Set exercise:
Answer these questions from the court order:
(a) On what date did the City's Commissioners vote to give Mobility a 90-day notice of intent to terminate the Agreement?
(b) To what date did the City's April 3, 2013 letter extend the effective date of termination?
(c) On what date did the Court hold a hearing?

Source:
Summary
concluding that a stay was more appropriate than dismissal in a case involving failure to mediate
Summary of this case from Richardson v. Coverall N. Am., Inc.Opinion
CV 113-082
06-25-2013
ORDER
Presently pending before the Court is Plaintiff's motion for a writ of mandamus and for a preliminary injunction (doc. no. 8) and Defendant's motion to dismiss (doc. no. 17).
I. BACKGROUND
This dispute arises from the termination of a Transit Management Agreement (the "Agreement") entered into between Defendant Augusta, Georgia (the "City") and Plaintiff Mobility Transit Services, LLC ("Mobility"). In 2011, Mobility entered into the Agreement to provide transit services for the City for an initial term of five years with options to renew. (See Doc. no. 1, Ex. 2.) On February 19, 2013, the City's Commissioners voted affirmatively to provide Mobility with a 90-day notice of intent to terminate the Agreement. (Doc. no. 1, Ex. 3.) Soon thereafter, the City notified Mobility of its intent to terminate the Agreement and published a Request for Proposals ("RFP"), identified as RFP 13-125, to solicit bids on a new contract for the City's transit services. (Doc. no. 1, Ex. 4; Doc. no. 8, Ex. 3.) In May 2013, Mobility sent a letter protesting RFP 13-125, which the City promptly denied. (Doc. no. 1, Exs. 6-7; Doc. no. 12, Exs. 6-7.)
On April 3, 2013, the City sent Mobility a letter extending the effective date of termination until July 31, 2013. (Doc. no. 1, Ex. 5.)
On May 20, 2013, Mobility filed its Complaint asserting claims for violation of the Georgia Open Meetings Act, mandamus, declaratory judgment, injunctive relief, bad faith, and attorney's fees. (Doc. no. 1.) On May 29, 2013, Mobility filed a motion for writ of mandamus and preliminary injunction. (Doc. no. 8.) The Court set an expedited briefing schedule and held a hearing on June 7, 2013. On June 11, 2013, the City filed a motion to dismiss, and on June 20, 2013, Mobility filed a response thereto. (Doc. nos. 17, 19.)

[Collected data]
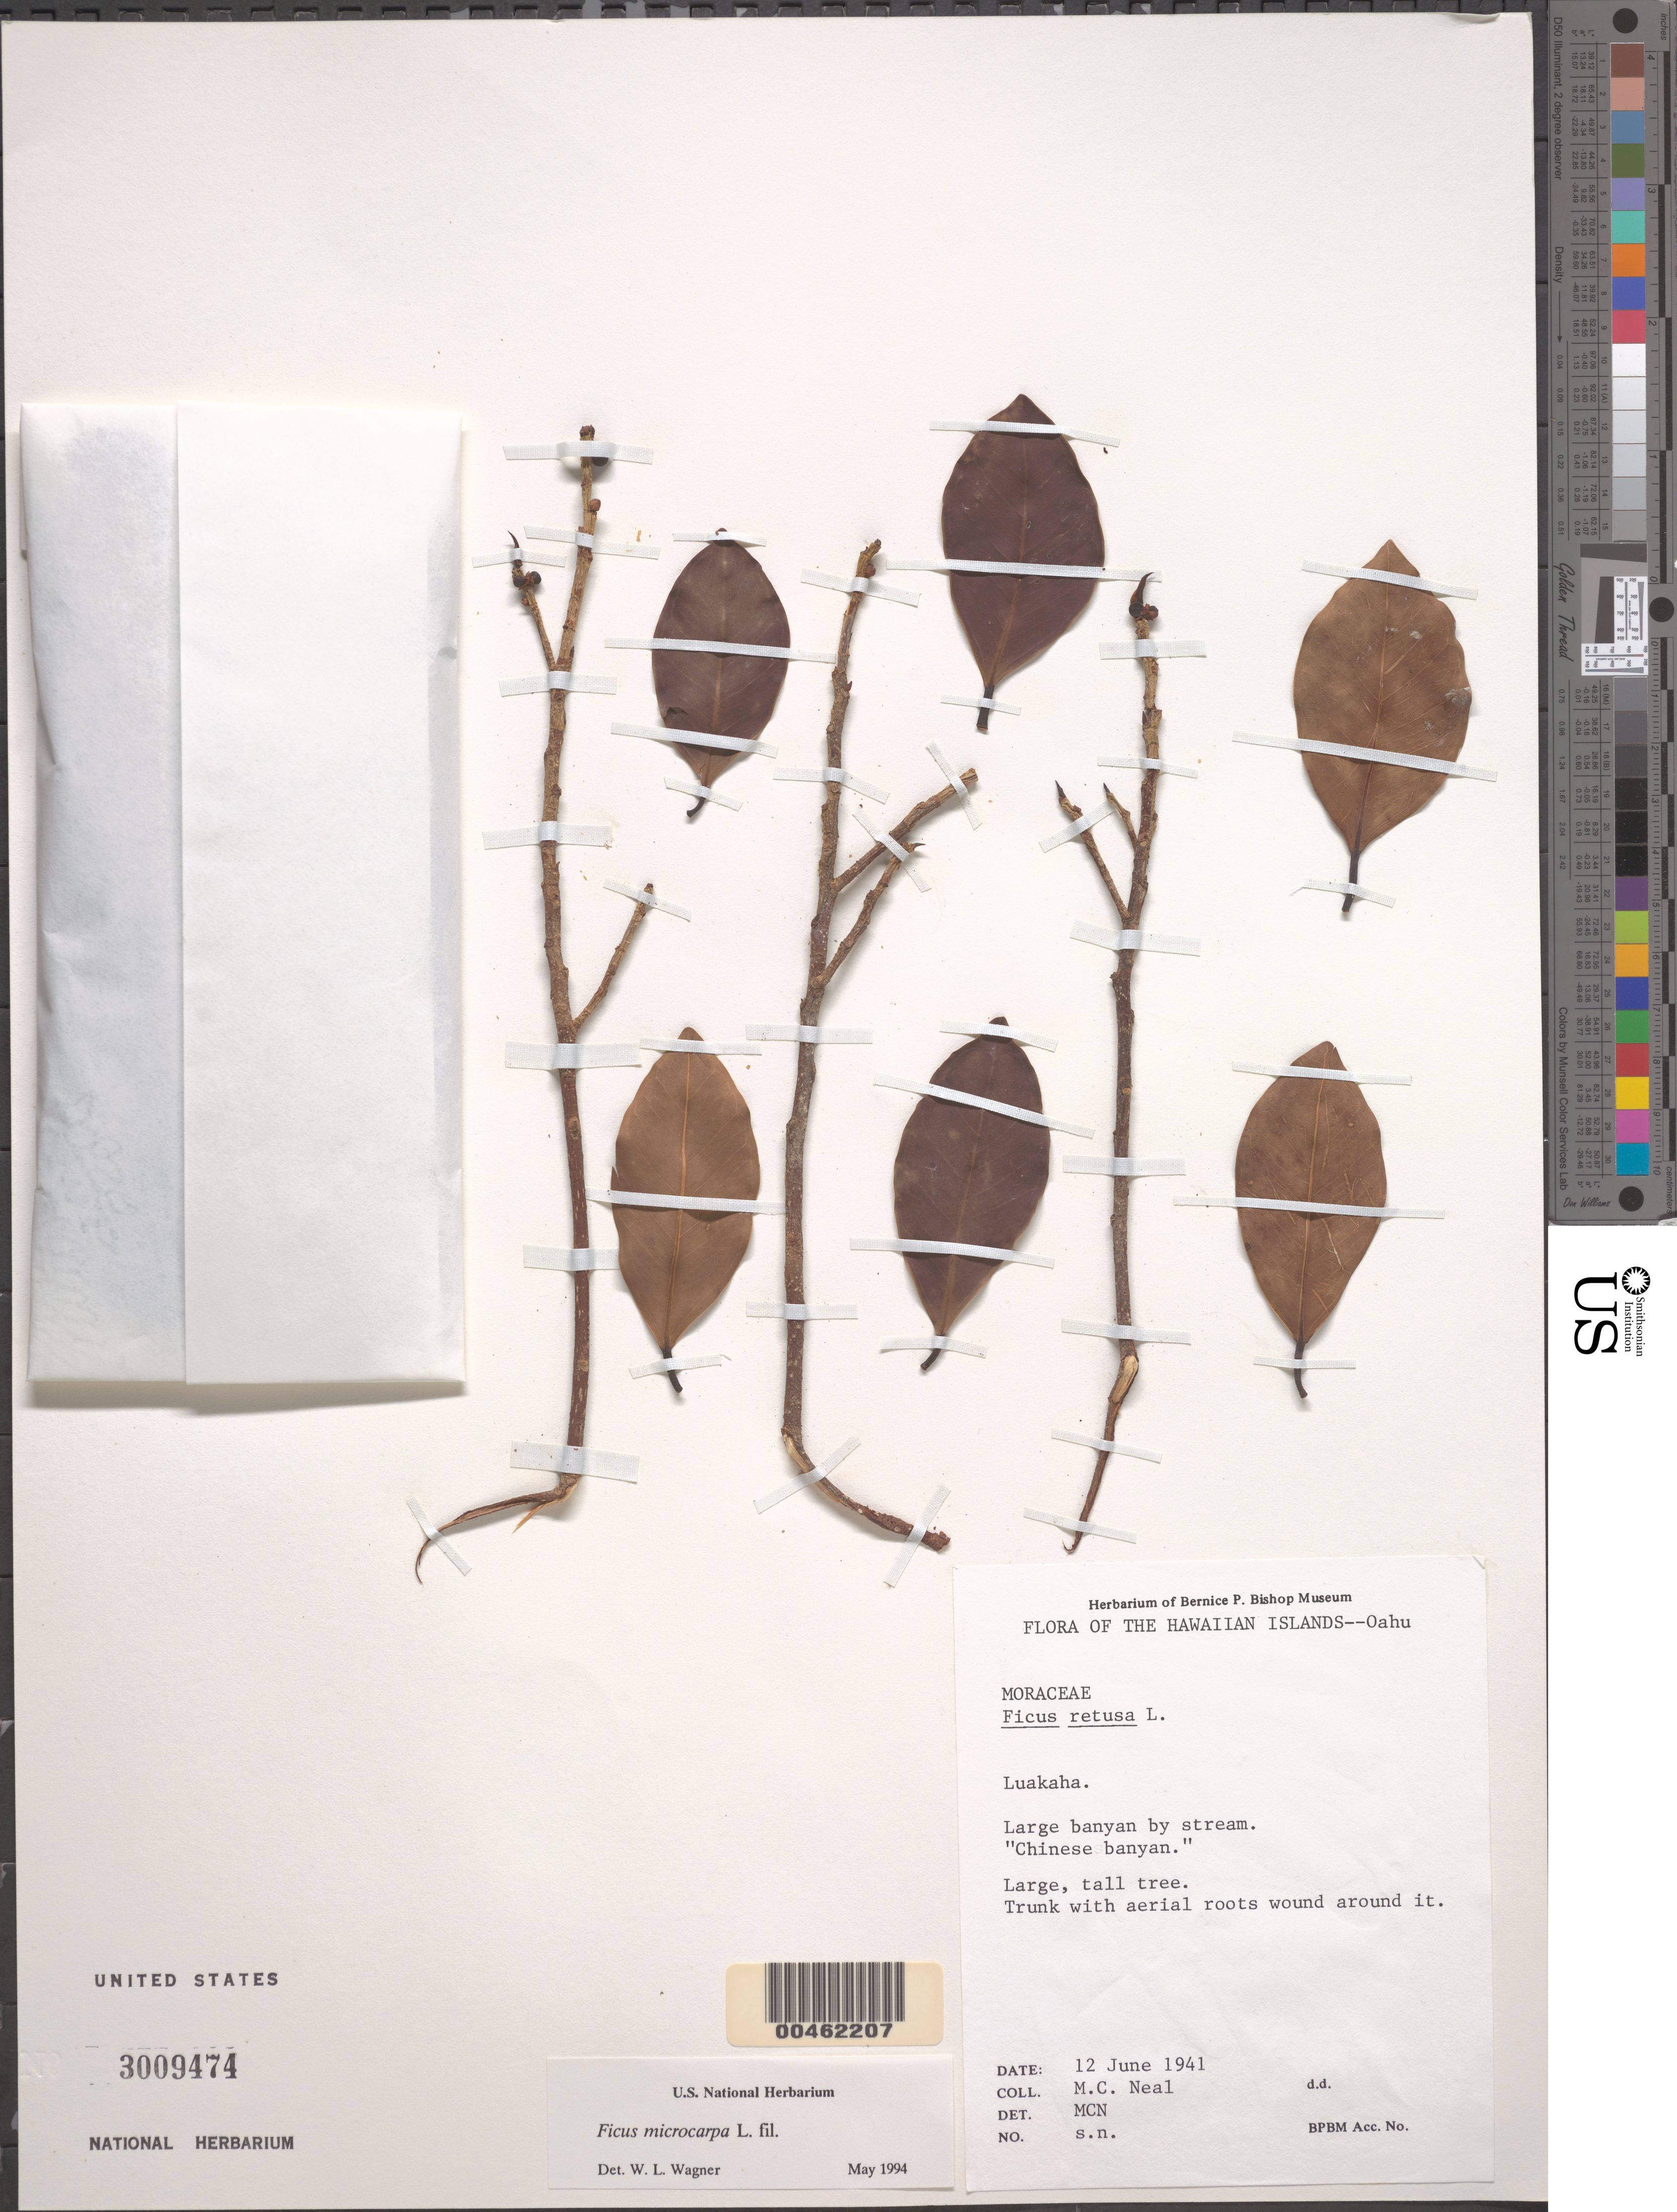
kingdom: Plantae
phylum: Tracheophyta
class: Magnoliopsida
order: Rosales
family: Moraceae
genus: Ficus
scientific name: Ficus microcarpa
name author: L. f.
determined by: Wagner, W. L., (BOT), Smithsonian Institution - National Museum of Natural History (UNITED STATES)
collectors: W. Ning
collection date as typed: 12 Jun 1941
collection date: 1941-06-12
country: United States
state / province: Hawaii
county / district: Honolulu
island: Oahu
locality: Luakaha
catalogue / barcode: US 3009474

Response to the task:
(a) February 19, 2013
(b) July 31, 2013
(c) June 7, 2013